▸ Task data:
==================================================
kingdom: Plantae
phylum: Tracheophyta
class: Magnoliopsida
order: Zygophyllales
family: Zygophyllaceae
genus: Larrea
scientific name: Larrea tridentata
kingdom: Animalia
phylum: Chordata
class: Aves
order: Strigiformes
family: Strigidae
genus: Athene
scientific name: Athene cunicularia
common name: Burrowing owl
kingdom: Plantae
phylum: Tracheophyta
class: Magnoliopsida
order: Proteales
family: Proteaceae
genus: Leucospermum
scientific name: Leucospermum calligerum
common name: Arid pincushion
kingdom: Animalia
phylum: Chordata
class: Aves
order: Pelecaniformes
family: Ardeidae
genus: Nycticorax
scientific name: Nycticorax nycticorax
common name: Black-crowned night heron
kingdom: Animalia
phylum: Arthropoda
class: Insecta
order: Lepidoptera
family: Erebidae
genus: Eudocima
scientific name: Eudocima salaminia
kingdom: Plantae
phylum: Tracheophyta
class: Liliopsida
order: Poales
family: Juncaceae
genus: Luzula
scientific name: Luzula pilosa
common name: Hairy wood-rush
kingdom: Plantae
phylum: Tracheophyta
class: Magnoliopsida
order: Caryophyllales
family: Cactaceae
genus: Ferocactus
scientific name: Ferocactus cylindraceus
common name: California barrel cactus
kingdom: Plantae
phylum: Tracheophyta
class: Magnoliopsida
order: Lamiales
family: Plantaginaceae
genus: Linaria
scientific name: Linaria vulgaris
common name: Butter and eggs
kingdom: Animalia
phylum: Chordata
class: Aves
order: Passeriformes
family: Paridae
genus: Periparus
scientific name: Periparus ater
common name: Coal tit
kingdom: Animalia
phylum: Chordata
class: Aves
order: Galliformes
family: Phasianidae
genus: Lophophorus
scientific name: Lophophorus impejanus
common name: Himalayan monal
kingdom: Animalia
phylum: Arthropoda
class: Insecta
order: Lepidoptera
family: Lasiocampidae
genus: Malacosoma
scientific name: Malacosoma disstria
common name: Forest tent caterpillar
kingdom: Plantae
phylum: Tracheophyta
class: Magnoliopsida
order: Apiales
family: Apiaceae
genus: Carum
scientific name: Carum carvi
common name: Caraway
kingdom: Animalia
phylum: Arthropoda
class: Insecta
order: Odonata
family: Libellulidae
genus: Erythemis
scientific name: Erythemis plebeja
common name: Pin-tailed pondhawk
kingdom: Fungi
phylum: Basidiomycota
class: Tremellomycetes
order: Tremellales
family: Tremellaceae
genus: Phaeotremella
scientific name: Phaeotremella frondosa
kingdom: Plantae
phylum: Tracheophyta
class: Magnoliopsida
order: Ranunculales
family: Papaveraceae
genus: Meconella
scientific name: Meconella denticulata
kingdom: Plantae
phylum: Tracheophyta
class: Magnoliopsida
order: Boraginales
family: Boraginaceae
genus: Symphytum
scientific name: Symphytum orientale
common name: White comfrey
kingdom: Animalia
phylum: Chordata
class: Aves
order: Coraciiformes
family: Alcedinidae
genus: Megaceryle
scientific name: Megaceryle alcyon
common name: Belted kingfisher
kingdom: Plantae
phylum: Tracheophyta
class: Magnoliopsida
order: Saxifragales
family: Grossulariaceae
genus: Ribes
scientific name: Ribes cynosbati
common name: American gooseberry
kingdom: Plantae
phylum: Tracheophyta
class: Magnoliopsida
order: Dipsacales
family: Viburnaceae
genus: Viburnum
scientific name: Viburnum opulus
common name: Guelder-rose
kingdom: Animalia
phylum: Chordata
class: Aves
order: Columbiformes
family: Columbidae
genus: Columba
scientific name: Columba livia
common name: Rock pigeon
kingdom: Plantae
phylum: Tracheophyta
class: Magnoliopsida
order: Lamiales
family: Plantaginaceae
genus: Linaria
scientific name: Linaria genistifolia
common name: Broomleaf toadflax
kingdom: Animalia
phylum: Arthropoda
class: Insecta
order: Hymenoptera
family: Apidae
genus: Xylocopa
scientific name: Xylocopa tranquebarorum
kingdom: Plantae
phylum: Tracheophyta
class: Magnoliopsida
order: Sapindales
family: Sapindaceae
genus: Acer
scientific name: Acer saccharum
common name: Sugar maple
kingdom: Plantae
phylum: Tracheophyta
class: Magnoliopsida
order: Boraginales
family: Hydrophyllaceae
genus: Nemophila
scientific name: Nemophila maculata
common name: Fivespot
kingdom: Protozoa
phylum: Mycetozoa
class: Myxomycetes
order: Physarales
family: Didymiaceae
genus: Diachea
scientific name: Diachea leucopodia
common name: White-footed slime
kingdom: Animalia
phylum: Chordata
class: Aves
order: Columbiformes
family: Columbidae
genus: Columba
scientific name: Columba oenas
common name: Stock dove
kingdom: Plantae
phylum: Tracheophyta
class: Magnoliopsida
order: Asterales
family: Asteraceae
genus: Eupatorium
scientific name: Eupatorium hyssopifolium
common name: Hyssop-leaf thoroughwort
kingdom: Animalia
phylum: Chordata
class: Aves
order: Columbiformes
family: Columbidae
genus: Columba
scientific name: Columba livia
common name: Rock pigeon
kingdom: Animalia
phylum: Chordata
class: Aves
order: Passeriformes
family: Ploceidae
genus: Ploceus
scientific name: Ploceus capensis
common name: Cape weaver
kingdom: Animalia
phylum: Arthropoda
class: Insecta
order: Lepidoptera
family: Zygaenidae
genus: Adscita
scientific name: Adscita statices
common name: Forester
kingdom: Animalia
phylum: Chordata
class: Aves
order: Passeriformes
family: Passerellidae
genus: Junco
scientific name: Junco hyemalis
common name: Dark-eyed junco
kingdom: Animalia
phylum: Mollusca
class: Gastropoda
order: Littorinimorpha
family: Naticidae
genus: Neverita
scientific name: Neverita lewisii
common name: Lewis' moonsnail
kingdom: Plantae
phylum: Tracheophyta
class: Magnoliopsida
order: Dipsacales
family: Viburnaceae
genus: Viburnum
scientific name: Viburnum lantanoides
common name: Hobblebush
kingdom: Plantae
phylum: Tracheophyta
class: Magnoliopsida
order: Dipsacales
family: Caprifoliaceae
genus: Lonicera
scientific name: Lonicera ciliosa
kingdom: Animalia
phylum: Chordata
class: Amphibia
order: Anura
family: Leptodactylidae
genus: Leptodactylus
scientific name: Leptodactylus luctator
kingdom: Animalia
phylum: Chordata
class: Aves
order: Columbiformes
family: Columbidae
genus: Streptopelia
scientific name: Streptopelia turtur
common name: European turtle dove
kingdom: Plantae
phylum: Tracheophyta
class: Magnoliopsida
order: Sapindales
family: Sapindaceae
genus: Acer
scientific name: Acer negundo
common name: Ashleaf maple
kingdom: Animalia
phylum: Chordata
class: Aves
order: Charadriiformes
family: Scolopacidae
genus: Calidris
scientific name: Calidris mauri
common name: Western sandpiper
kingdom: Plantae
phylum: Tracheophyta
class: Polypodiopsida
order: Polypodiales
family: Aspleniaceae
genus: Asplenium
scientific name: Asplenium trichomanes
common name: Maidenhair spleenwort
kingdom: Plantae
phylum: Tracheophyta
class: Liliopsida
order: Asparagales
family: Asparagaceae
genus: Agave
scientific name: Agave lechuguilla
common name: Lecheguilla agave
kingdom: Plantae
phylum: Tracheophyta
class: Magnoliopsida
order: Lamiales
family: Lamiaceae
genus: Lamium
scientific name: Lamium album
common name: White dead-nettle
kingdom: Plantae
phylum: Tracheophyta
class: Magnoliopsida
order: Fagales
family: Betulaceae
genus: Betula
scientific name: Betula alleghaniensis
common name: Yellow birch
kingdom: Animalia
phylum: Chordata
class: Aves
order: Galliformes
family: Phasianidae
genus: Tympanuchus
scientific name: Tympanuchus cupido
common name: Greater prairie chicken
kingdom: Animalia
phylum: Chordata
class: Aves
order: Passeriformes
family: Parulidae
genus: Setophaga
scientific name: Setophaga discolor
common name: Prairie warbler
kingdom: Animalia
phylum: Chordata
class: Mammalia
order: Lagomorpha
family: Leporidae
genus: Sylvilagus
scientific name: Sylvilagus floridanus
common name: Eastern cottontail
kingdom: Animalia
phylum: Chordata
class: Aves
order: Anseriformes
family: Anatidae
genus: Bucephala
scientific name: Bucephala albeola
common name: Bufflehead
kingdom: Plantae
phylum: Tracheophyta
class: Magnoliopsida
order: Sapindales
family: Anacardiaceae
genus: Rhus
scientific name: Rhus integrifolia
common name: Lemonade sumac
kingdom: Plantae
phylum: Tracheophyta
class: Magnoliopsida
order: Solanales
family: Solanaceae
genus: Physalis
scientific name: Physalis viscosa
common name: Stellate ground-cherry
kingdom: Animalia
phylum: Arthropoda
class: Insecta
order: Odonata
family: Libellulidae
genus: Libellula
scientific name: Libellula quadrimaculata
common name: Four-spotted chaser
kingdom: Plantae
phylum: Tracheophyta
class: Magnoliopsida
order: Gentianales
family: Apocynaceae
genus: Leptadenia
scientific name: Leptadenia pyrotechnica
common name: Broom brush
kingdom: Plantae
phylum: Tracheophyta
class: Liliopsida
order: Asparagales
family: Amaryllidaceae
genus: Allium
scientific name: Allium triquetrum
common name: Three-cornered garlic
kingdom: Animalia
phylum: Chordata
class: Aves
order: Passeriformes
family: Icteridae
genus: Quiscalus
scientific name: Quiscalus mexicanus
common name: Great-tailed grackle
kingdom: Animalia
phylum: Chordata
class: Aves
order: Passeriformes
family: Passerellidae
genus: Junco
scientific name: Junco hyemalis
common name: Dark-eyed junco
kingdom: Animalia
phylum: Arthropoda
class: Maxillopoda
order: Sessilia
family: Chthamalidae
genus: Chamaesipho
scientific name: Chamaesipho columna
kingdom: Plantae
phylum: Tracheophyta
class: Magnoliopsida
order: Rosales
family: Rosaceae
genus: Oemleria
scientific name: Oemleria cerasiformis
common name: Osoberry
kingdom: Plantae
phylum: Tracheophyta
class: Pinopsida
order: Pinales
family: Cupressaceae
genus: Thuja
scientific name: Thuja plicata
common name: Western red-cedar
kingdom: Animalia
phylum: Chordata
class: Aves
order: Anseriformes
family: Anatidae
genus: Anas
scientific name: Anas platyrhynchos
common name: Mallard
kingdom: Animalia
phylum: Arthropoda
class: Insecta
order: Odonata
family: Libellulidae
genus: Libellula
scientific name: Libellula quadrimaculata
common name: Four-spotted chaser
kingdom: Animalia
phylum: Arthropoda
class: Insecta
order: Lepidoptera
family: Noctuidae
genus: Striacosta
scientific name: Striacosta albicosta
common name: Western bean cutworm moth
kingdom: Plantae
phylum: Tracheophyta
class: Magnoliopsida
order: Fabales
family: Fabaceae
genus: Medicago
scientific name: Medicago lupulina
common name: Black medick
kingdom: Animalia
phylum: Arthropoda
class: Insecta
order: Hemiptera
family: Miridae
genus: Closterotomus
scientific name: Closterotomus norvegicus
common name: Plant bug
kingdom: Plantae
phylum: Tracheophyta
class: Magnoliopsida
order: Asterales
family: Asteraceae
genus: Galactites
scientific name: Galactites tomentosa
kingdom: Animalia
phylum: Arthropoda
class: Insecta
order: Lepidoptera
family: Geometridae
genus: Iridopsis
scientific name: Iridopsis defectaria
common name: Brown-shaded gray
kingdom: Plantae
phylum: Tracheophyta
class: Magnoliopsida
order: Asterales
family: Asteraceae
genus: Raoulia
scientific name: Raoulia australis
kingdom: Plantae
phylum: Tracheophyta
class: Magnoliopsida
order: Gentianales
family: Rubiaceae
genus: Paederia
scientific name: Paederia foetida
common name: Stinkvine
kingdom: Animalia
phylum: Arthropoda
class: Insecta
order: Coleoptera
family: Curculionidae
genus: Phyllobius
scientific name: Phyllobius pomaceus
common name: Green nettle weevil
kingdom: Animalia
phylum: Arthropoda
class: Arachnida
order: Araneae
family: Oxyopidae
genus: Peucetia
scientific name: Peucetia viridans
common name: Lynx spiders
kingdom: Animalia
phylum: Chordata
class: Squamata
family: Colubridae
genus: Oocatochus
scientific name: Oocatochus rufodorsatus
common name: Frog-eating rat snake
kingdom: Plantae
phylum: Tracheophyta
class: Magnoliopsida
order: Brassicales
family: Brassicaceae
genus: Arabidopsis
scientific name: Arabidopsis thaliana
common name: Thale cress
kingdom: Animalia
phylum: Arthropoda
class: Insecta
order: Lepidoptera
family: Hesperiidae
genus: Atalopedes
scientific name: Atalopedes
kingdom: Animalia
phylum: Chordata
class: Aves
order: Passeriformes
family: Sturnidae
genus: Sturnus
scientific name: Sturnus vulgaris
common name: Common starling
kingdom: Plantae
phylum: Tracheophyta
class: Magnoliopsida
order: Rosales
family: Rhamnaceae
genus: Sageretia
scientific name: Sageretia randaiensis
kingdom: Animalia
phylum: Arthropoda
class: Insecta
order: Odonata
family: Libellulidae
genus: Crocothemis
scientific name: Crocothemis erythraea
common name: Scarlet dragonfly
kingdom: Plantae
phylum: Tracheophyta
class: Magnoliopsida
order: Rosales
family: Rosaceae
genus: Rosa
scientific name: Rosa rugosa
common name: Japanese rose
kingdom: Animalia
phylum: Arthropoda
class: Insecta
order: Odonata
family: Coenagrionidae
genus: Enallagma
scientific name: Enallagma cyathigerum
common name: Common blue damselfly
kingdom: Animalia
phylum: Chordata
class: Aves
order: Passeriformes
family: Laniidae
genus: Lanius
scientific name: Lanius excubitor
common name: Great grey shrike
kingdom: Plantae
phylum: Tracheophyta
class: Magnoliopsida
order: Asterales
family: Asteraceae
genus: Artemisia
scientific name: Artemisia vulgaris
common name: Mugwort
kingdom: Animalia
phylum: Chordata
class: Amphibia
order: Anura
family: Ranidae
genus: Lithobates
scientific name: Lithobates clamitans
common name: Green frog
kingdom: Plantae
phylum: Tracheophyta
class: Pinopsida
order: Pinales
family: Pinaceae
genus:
==================================================
▸ Task details: Lay out the lines above, from the line with "family: Curculionidae" up to and including the line with "scientific name: Peucetia viridans", as a Markdown table with the columns No. and Line. Number each line in order and leave out any blank lines.

▸ Exercise result:
| No. | Line |
|---|---|
| 1 | family: Curculionidae |
| 2 | genus: Phyllobius |
| 3 | scientific name: Phyllobius pomaceus |
| 4 | common name: Green nettle weevil |
| 5 | kingdom: Animalia |
| 6 | phylum: Arthropoda |
| 7 | class: Arachnida |
| 8 | order: Araneae |
| 9 | family: Oxyopidae |
| 10 | genus: Peucetia |
| 11 | scientific name: Peucetia viridans |